Wanting help but receiving judgement.

But no. There’s judgement, guilt-tripping, the feeling that everyone thinks you’re just out to get attention. Rarely support and never understanding. “What are you, fucking emo?” Well, yes, actually. Did my floppy fringe and excessive use of wrist bands give me away? For the record, the hair is to hide my face because a) if I don’t want to look at myself, I’m not gonna force it on other people and b) it makes it much easier to avoid eye contact. Also, I couldn’t be bothered to brush my hair today. Deal with it. And the wristbands? They’re a lot more subtle than bandages and I can’t deal with you questioning how my cat managed to scratch me in such uniform lines. And all that jazz.

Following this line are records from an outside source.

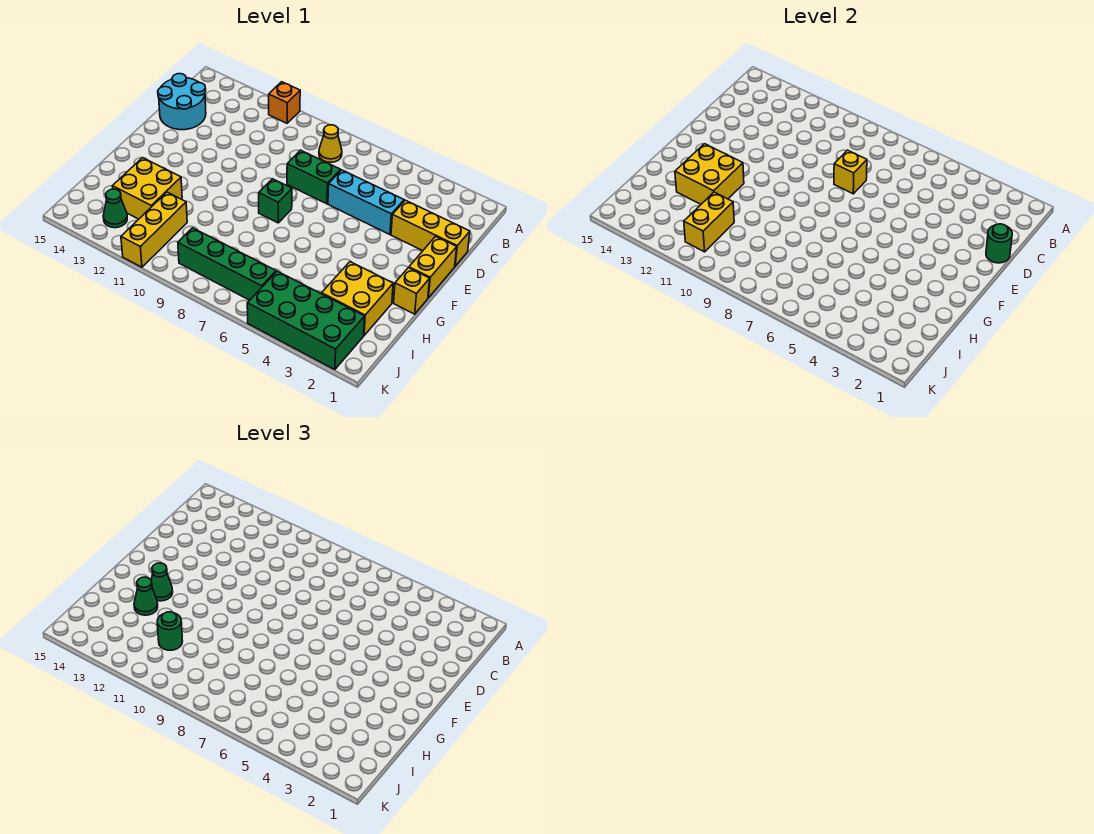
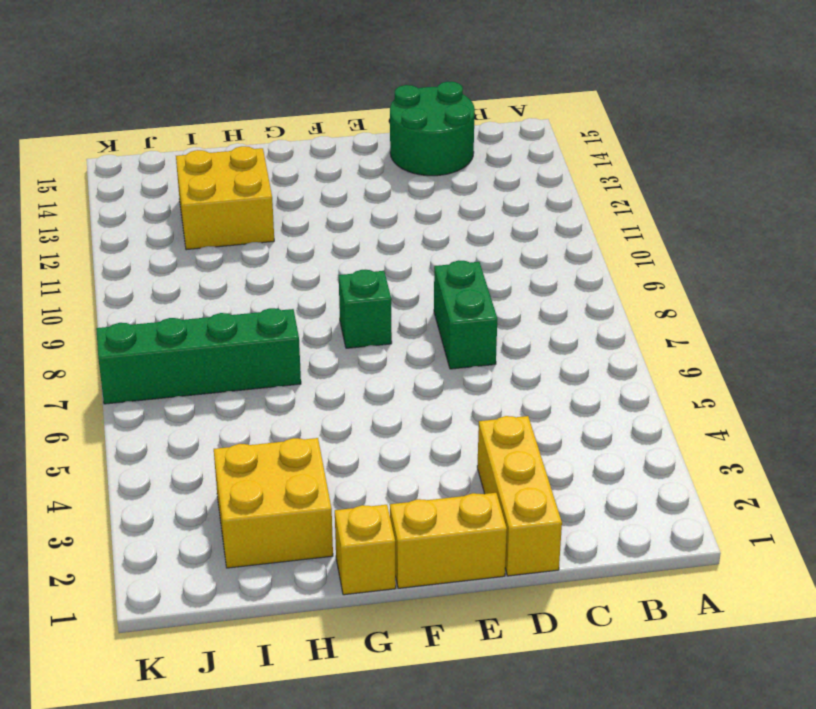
green round brick C14:D15 level 1 -> cyan round brick C14:D15 level 1
green brick H7:K7 level 1 -> green brick J6:J9 level 1
none -> orange brick A11 level 1
none -> yellow cone B8 level 1
none -> cyan brick D4:D6 level 1

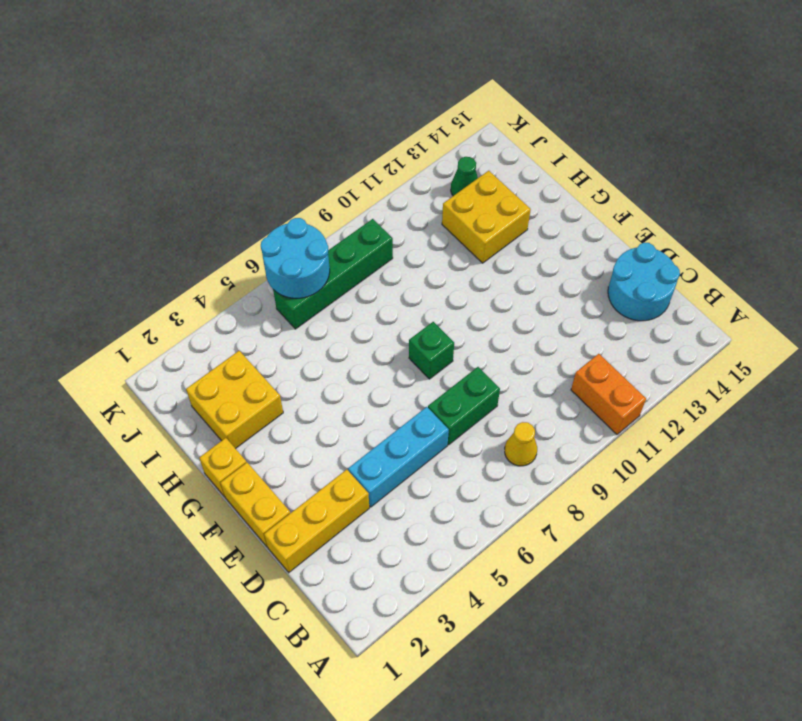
orange brick A11:B11 level 1 -> orange brick A11 level 1
cyan round brick J6:K7 level 2 -> none
none -> yellow brick I11:K11 level 1
none -> green brick J2:K5 level 1
none -> green round brick D1 level 2

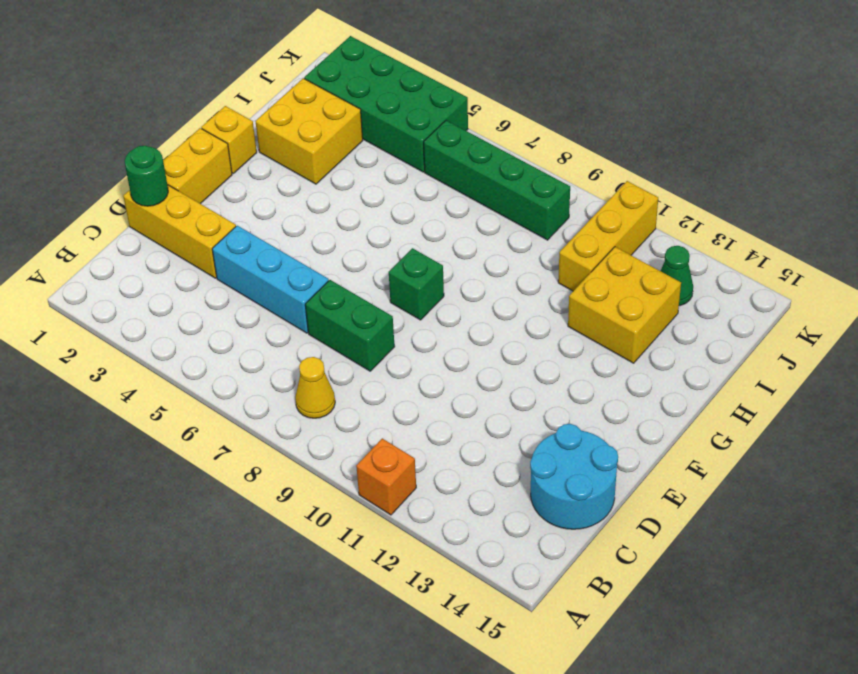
none -> yellow brick D8 level 2
none -> yellow brick G12:H13 level 2
none -> yellow brick I11:J11 level 2

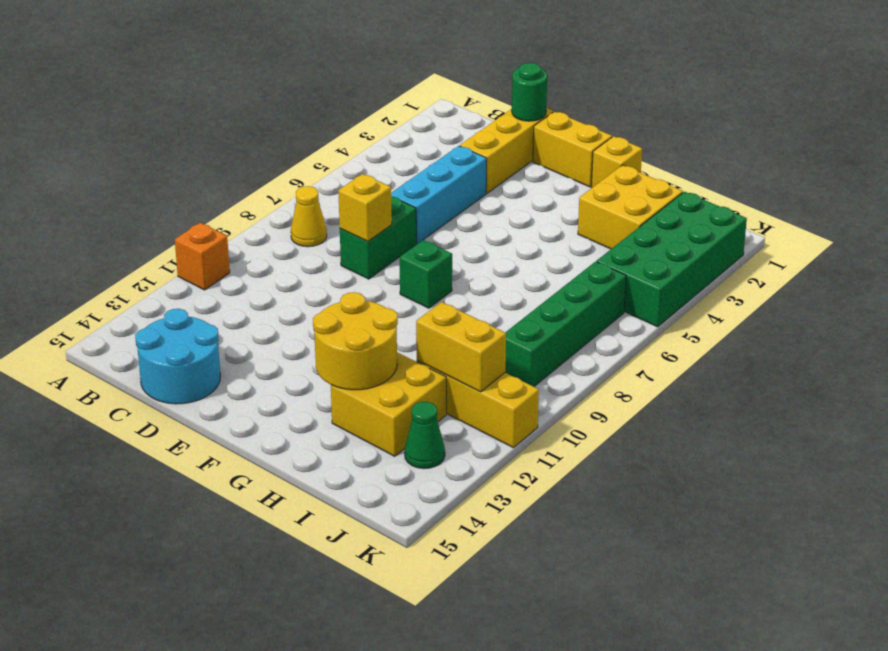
yellow round brick G12:H13 level 2 -> yellow brick G12:H13 level 2
none -> green cone G13 level 3
none -> green cone H13 level 3
none -> green round brick I11 level 3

Imagine how much easier it would be for people to ask for help if others made more of an effort to understand why we resort to such measures instead of just calling us ‘fucking stupid’ and taking our blades away. You think we won’t find another way? You think we won’t be even more desperate to now since you’ve made it perfectly clear we’re not worthy of better options? Stop judging. Stop trying to control what we can’t and help us find a better way. Stop writing our actions off as teen angst gone awry and do your fucking research before telling us our way is the wrong way because, for some of us, we have yet to find the right way.

[Image: Jennifer ]

Instead of judging, be a friend.

And that doesn’t by any means imply that we won’t. Most of us will. But we won’t find shit if you blind us with shame perpetuated by stigma. If you know someone who self-harms, don’t question their sanity, question their motives. Ask them what they gain from it, ask how they feel before, during and after. Make an effort to see why they resort to self-destruction and maybe in doing so you’ll help them to find a less destructive way to deal with what’s going on inside. Because chances are, they’ve been looking a long time and this is the furthest they’ve got. Stuck in a rut carved deep by a blade that was there for them when no-one else was. And maybe showing them that self-harm is not their only friend will lead to them finding new, less harmful ones. Friends that don’t make them hate themselves and that encourage them to air their feelings instead of internalising them, no matter how unpleasant they may be.

There have been many, many times in my life that the blades have called to me far louder than any other friend. Make sure that you’re the one calling loudest and maybe we’ll stop listening quite so hard to the steel that sings so sweetly amidst the hate that fills our heads.

And remember, above all else, that if someone is making a cry for help, maybe it’s time someone helped them.